Below I reproduce, with permission from our lovely foreign correspondent (who will either need a pseudonym or a website of her own someday) a brief portion of a Plant Ecology exam. She liked the haiku-like quality of the problems. I liked the test itself (which I failed). The test is, naturally, posted only for the amusement of readers and not for any underhanded and scurrilous academic evasion. They've all been turned in anyway.
Wilford Weatherly was the third of the Weatherly brothers. He was an evolutionary plant ecologist who constantly wondered why certain plant and environmental characteristics fit together and why some combinations were never observed in nature. He was also an avidly interested in the application of plant ecological principles to societal challenges. Below are a number of his “brain teasers” that you should have no difficulty figuring out. As was typical of Wilford, for each question below, there is a set of characters - some plant and some environmental. What we first need to know is would you expect to find characters together in the same plant or do the plant and environmental characters fit together? Answer with a "yes" or a "no". If not, why not? If so, do they represent a particular adaptive syndrome characteristic of a specific species or group of species from a particular environment?

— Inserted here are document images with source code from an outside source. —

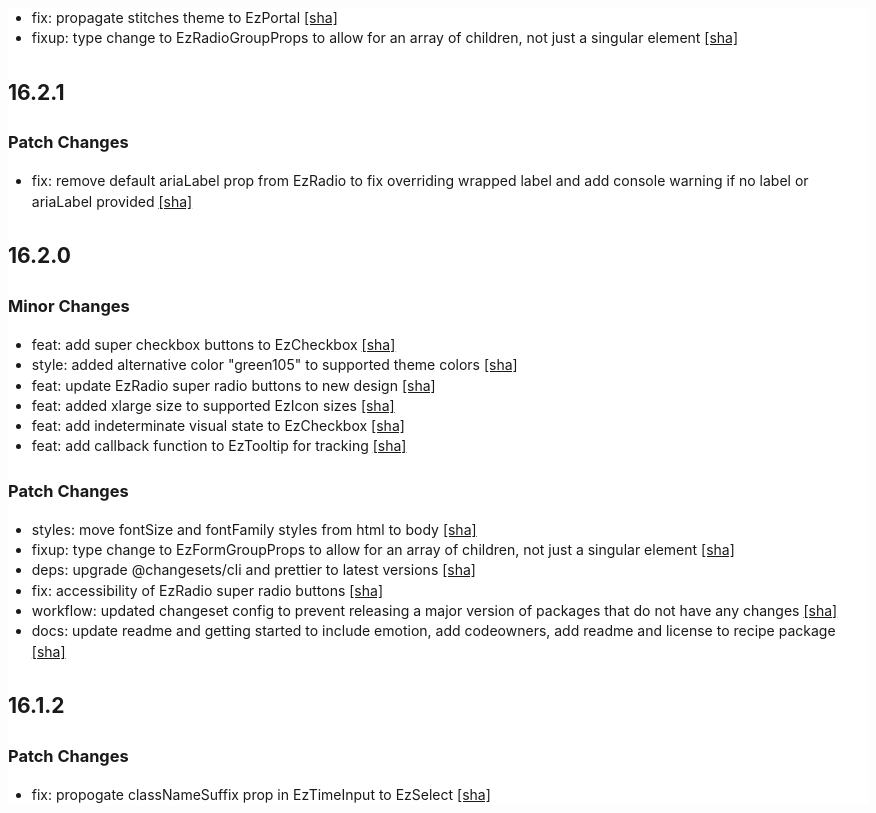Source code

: - fix: propagate stitches theme to EzPortal [[sha]](https://github.com/ezcater/recipe/commit/4c7f60f3)
- fixup: type change to EzRadioGroupProps to allow for an array of children, not just a singular element [[sha]](https://github.com/ezcater/recipe/commit/5b5f3acc)

## 16.2.1

### Patch Changes

- fix: remove default ariaLabel prop from EzRadio to fix overriding wrapped label and add console warning if no label or ariaLabel provided [[sha]](https://github.com/ezcater/recipe/commit/fdd14588)

## 16.2.0

### Minor Changes

- feat: add super checkbox buttons to EzCheckbox [[sha]](https://github.com/ezcater/recipe/commit/aa6d149b)
- style: added alternative color "green105" to supported theme colors [[sha]](https://github.com/ezcater/recipe/commit/9d26fca8)
- feat: update EzRadio super radio buttons to new design [[sha]](https://github.com/ezcater/recipe/commit/9d26fca8)
- feat: added xlarge size to supported EzIcon sizes [[sha]](https://github.com/ezcater/recipe/commit/9d26fca8)
- feat: add indeterminate visual state to EzCheckbox [[sha]](https://github.com/ezcater/recipe/commit/aa6d149b)
- feat: add callback function to EzTooltip for tracking [[sha]](https://github.com/ezcater/recipe/commit/7b6855a7)

### Patch Changes

- styles: move fontSize and fontFamily styles from html to body [[sha]](https://github.com/ezcater/recipe/commit/21ee418f)
- fixup: type change to EzFormGroupProps to allow for an array of children, not just a singular element [[sha]](https://github.com/ezcater/recipe/commit/b8286fc6)
- deps: upgrade @changesets/cli and prettier to latest versions [[sha]](https://github.com/ezcater/recipe/commit/4531d77a)
- fix: accessibility of EzRadio super radio buttons [[sha]](https://github.com/ezcater/recipe/commit/aa6d149b)
- workflow: updated changeset config to prevent releasing a major version of packages that do not have any changes [[sha]](https://github.com/ezcater/recipe/commit/4531d77a)
- docs: update readme and getting started to include emotion, add codeowners, add readme and license to recipe package [[sha]](https://github.com/ezcater/recipe/commit/3bc29953)

## 16.1.2

### Patch Changes

- fix: propogate classNameSuffix prop in EzTimeInput to EzSelect [[sha]](https://github.com/ezcater/recipe/commit/a16b6f5d)
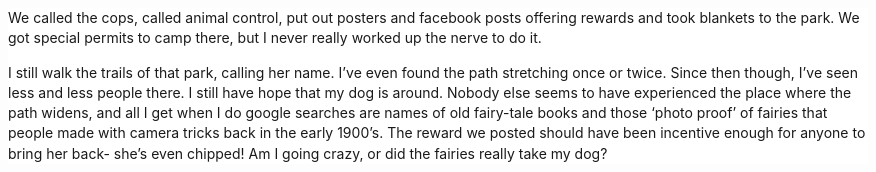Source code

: We called the cops, called animal control, put out posters and facebook posts offering rewards and took blankets to the park. We got special permits to camp there, but I never really worked up the nerve to do it. 

I still walk the trails of that park, calling her name. I’ve even found the path stretching once or twice. Since then though, I’ve seen less and less people there. I still have hope that my dog is around. Nobody else seems to have experienced the place where the path widens, and all I get when I do google searches are names of old fairy-tale books and those ‘photo proof’ of fairies that people made with camera tricks back in the early 1900’s. The reward we posted should have been incentive enough for anyone to bring her back- she’s even chipped! Am I going crazy, or did the fairies really take my dog?
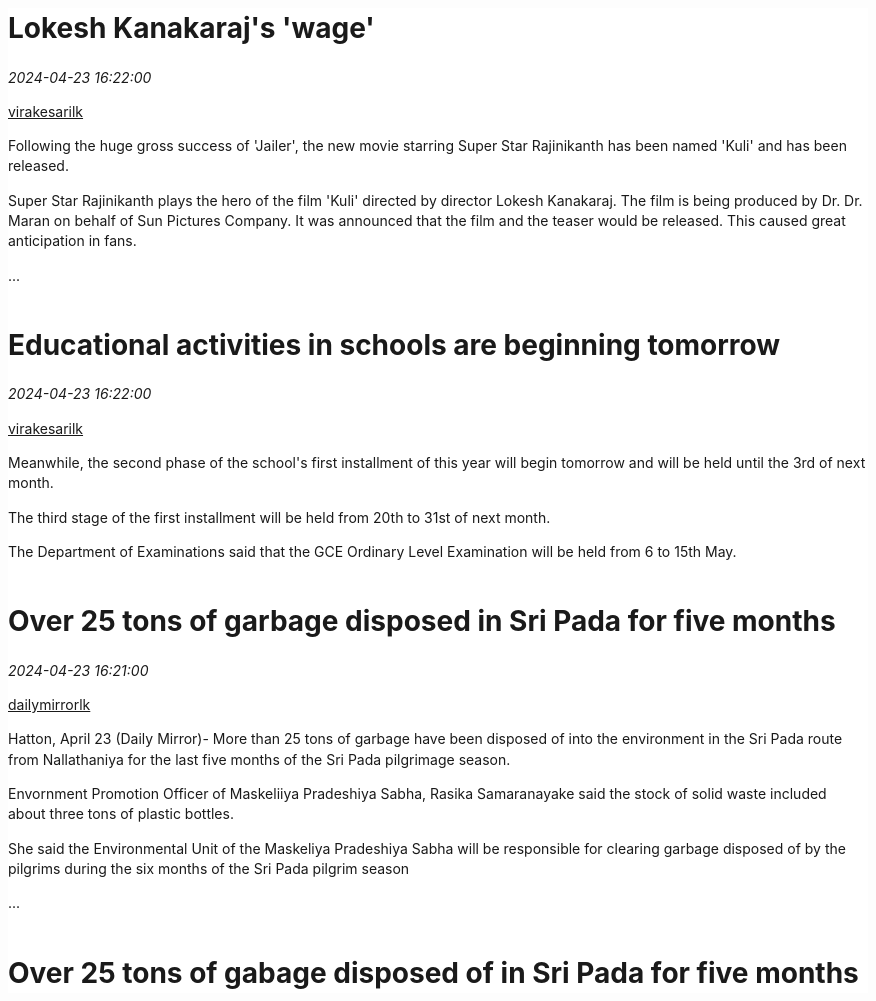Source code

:# Lokesh Kanakaraj's 'wage'

*2024-04-23 16:22:00*

[virakesarilk](https://www.virakesari.lk/article/181781)

Following the huge gross success of 'Jailer', the new movie starring Super Star Rajinikanth has been named 'Kuli' and has been released.

Super Star Rajinikanth plays the hero of the film 'Kuli' directed by director Lokesh Kanakaraj. The film is being produced by Dr. Dr. Maran on behalf of Sun Pictures Company. It was announced that the film and the teaser would be released. This caused great anticipation in fans.

...



# Educational activities in schools are beginning tomorrow

*2024-04-23 16:22:00*

[virakesarilk](https://www.virakesari.lk/article/181771)

Meanwhile, the second phase of the school's first installment of this year will begin tomorrow and will be held until the 3rd of next month.

The third stage of the first installment will be held from 20th to 31st of next month.

The Department of Examinations said that the GCE Ordinary Level Examination will be held from 6 to 15th May.



# Over 25 tons of garbage disposed in Sri Pada for five months

*2024-04-23 16:21:00*

[dailymirrorlk](https://www.dailymirror.lk/breaking-news/Over-25-tons-of-garbage-disposed-in-Sri-Pada-for-five-months/108-281210)

Hatton, April 23 (Daily Mirror)- More than 25 tons of garbage have been disposed of into the environment in the Sri Pada route from Nallathaniya for the last five months of the Sri Pada pilgrimage season.

Envornment Promotion Officer of Maskeliiya Pradeshiya Sabha, Rasika Samaranayake said the stock of solid waste included about three tons of plastic bottles.

She said the Environmental Unit of the Maskeliya Pradeshiya Sabha will be responsible for clearing garbage disposed of by the pilgrims during the six months of the Sri Pada pilgrim season

...



# Over 25 tons of gabage disposed of in Sri Pada for five months
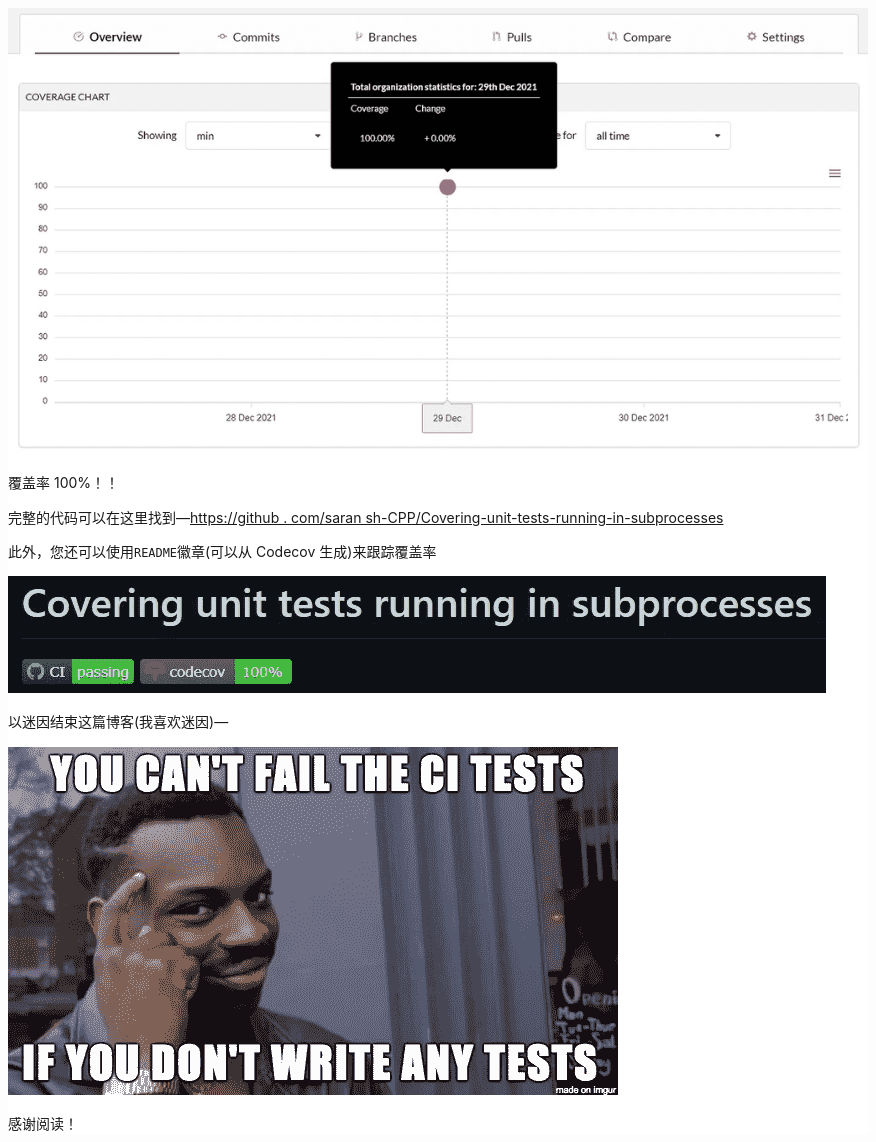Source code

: ![](img/a881857a6c8095e200d5084556cb9db1.png)

覆盖率 100%！！

完整的代码可以在这里找到—[https://github . com/saran sh-CPP/Covering-unit-tests-running-in-subprocesses](https://github.com/Saransh-cpp/Covering-unit-tests-running-in-subprocesses)

此外，您还可以使用`README`徽章(可以从 Codecov 生成)来跟踪覆盖率

![](img/c1766ea964e01670a2a974e3fd22f47a.png)

以迷因结束这篇博客(我喜欢迷因)—

![](img/8d853963d4802636e833dd8625f27ebe.png)

感谢阅读！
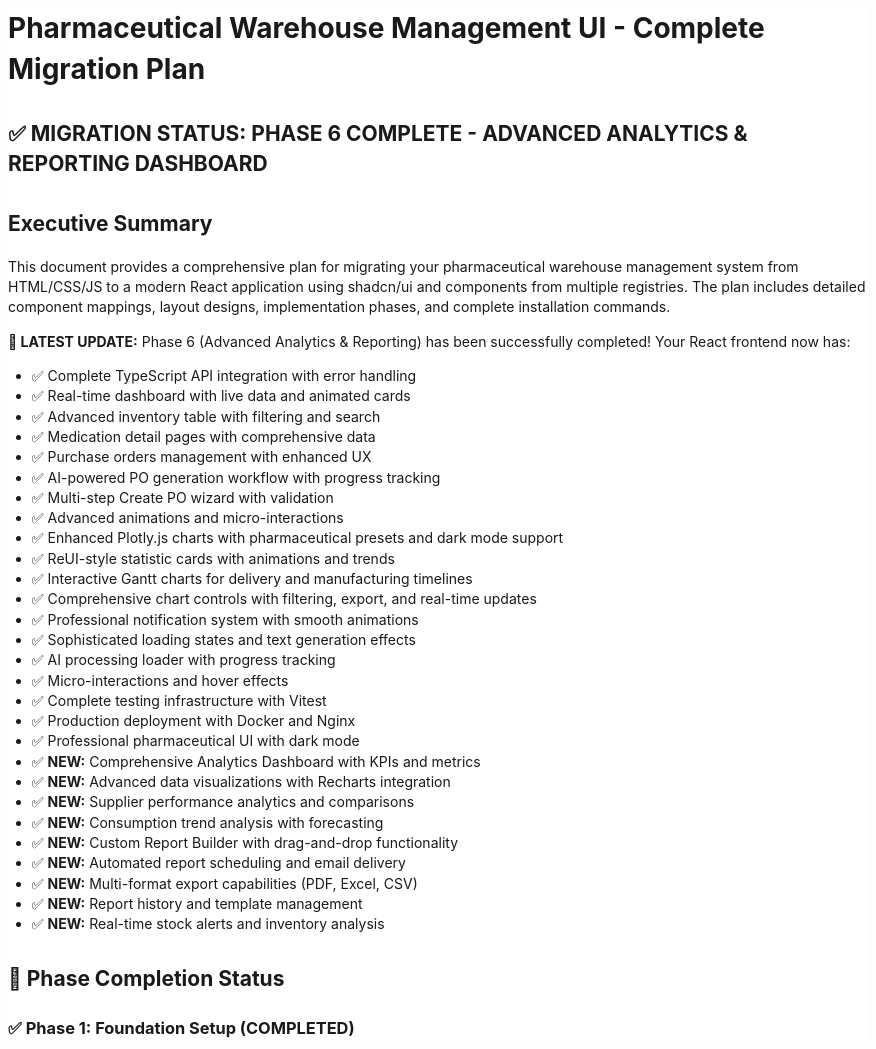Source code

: # Pharmaceutical Warehouse Management UI - Complete Migration Plan

## ✅ MIGRATION STATUS: **PHASE 6 COMPLETE - ADVANCED ANALYTICS & REPORTING DASHBOARD**

## Executive Summary

This document provides a comprehensive plan for migrating your pharmaceutical warehouse management system from HTML/CSS/JS to a modern React application using shadcn/ui and components from multiple registries. The plan includes detailed component mappings, layout designs, implementation phases, and complete installation commands.

**🎉 LATEST UPDATE:** Phase 6 (Advanced Analytics & Reporting) has been successfully completed! Your React frontend now has:

- ✅ Complete TypeScript API integration with error handling
- ✅ Real-time dashboard with live data and animated cards
- ✅ Advanced inventory table with filtering and search
- ✅ Medication detail pages with comprehensive data
- ✅ Purchase orders management with enhanced UX
- ✅ AI-powered PO generation workflow with progress tracking
- ✅ Multi-step Create PO wizard with validation
- ✅ Advanced animations and micro-interactions
- ✅ Enhanced Plotly.js charts with pharmaceutical presets and dark mode support
- ✅ ReUI-style statistic cards with animations and trends
- ✅ Interactive Gantt charts for delivery and manufacturing timelines
- ✅ Comprehensive chart controls with filtering, export, and real-time updates
- ✅ Professional notification system with smooth animations
- ✅ Sophisticated loading states and text generation effects
- ✅ AI processing loader with progress tracking
- ✅ Micro-interactions and hover effects
- ✅ Complete testing infrastructure with Vitest
- ✅ Production deployment with Docker and Nginx
- ✅ Professional pharmaceutical UI with dark mode
- ✅ **NEW:** Comprehensive Analytics Dashboard with KPIs and metrics
- ✅ **NEW:** Advanced data visualizations with Recharts integration
- ✅ **NEW:** Supplier performance analytics and comparisons
- ✅ **NEW:** Consumption trend analysis with forecasting
- ✅ **NEW:** Custom Report Builder with drag-and-drop functionality
- ✅ **NEW:** Automated report scheduling and email delivery
- ✅ **NEW:** Multi-format export capabilities (PDF, Excel, CSV)
- ✅ **NEW:** Report history and template management
- ✅ **NEW:** Real-time stock alerts and inventory analysis

## 🎯 Phase Completion Status

### ✅ Phase 1: Foundation Setup (COMPLETED)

Can you possibly identify the plant? Where is that environment?

...

b. high photosynthetic rate
glacial atmospheric CO2 concentrations
C3 photosynthesis
...

d. Kyoto Protocol
ozone
UV-B
...

f. invasive species
annual life form
associated with greater fire frequencies in invaded regions
...

k. enzymatic oxygenase activity
enzymatic carboxylase activity
PEP carboxylase


l. a species tolerant of moderate, fast-moving fires
non-serotinous cones
tree
...

r. overgrazing in Utah
shrubland emergence
forest fire policies
...

BONUS.

u. high plant biological diversity
endemic species
herbaceous life forms
No, I'm not going to provide the answers.

2 comments:

Chas S. Clifton said...

"f" is cheatgrass, maybe?

Odious said...

That was my thought as well. I believe "l" is jack pine.